*Work to be completed*
Your task is to give the records again exactly. Leave each picture out.

_ _ _ _

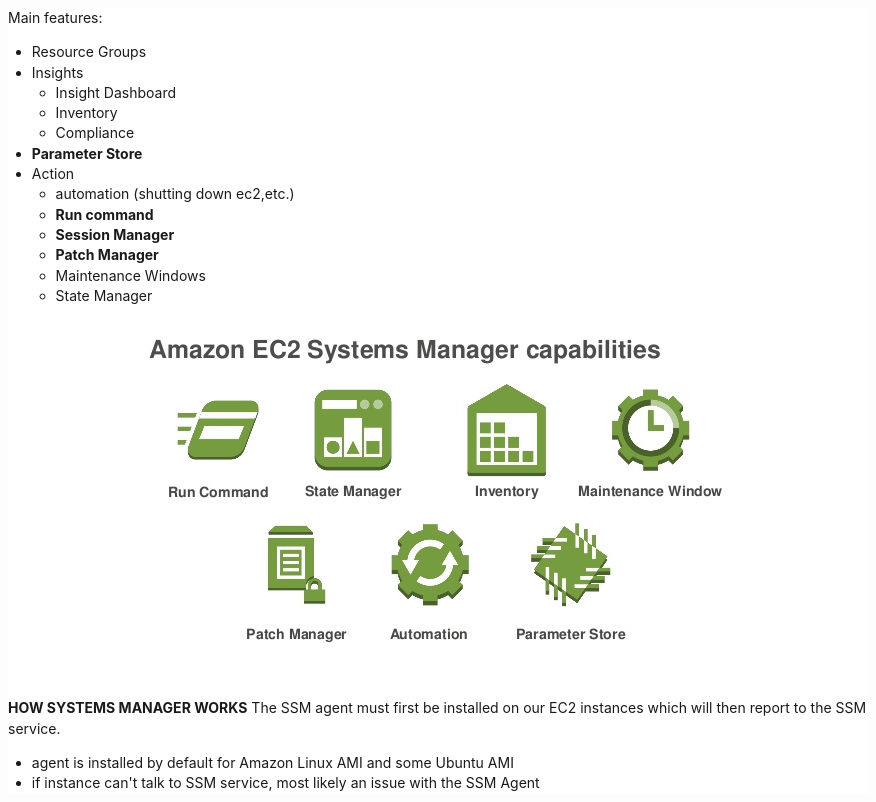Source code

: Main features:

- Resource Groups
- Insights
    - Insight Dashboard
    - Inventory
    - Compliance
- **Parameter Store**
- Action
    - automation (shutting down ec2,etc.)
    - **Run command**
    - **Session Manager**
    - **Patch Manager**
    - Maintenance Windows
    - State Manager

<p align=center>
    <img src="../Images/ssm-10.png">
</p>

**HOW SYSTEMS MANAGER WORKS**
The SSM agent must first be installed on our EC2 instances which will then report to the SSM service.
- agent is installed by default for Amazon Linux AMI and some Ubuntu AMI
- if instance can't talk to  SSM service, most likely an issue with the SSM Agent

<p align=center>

_ _ _ _

*Result for this task*
Source code

: Main features:

- Resource Groups
- Insights
    - Insight Dashboard
    - Inventory
    - Compliance
- **Parameter Store**
- Action
    - automation (shutting down ec2,etc.)
    - **Run command**
    - **Session Manager**
    - **Patch Manager**
    - Maintenance Windows
    - State Manager

<p align=center>
    <img src="../Images/ssm-10.png">
</p>

**HOW SYSTEMS MANAGER WORKS**
The SSM agent must first be installed on our EC2 instances which will then report to the SSM service.
- agent is installed by default for Amazon Linux AMI and some Ubuntu AMI
- if instance can't talk to  SSM service, most likely an issue with the SSM Agent

<p align=center>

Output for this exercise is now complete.